What needs to be done | Look through the data below and show every line that includes "from".

Dataset entries:

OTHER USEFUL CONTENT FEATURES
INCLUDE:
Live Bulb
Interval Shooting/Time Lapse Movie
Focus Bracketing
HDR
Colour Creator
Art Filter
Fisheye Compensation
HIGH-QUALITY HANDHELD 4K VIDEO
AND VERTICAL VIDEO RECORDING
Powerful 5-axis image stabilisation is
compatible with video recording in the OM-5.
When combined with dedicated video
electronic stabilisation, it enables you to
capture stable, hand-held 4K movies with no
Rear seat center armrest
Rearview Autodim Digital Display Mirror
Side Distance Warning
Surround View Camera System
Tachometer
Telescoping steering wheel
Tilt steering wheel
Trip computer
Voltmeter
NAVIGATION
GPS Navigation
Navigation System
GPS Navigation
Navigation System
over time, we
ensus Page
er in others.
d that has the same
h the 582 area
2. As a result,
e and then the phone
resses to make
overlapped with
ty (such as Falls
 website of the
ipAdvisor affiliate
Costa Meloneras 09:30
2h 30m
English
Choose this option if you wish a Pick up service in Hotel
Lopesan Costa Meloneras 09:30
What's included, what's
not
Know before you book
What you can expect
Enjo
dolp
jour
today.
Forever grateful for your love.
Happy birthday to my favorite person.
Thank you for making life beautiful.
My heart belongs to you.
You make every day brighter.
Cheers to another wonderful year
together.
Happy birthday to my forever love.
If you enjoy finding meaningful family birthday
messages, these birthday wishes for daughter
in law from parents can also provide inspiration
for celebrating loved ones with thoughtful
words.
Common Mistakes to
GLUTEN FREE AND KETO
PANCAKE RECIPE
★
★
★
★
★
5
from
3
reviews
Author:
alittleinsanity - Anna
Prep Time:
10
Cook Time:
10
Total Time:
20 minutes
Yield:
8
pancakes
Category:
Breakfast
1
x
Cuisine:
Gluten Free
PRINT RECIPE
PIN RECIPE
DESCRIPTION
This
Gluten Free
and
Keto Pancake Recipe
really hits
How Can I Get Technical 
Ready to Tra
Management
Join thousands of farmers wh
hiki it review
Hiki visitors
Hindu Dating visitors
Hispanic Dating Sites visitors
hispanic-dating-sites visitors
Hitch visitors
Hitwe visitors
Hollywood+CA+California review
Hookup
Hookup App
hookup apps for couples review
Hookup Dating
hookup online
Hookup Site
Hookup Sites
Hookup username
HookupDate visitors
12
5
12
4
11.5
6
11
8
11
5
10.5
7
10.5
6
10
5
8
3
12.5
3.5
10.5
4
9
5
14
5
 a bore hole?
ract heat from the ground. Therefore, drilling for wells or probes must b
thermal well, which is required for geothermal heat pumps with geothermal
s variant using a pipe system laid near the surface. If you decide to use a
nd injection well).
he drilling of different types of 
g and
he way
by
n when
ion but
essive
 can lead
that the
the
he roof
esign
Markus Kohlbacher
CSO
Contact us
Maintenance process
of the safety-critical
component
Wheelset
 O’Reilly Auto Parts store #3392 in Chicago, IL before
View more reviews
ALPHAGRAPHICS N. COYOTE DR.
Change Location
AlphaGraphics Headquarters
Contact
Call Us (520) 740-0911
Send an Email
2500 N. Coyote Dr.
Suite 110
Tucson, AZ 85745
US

Task solution |
in law from parents can also provide inspiration
from
ract heat from the ground. Therefore, drilling for wells or probes must b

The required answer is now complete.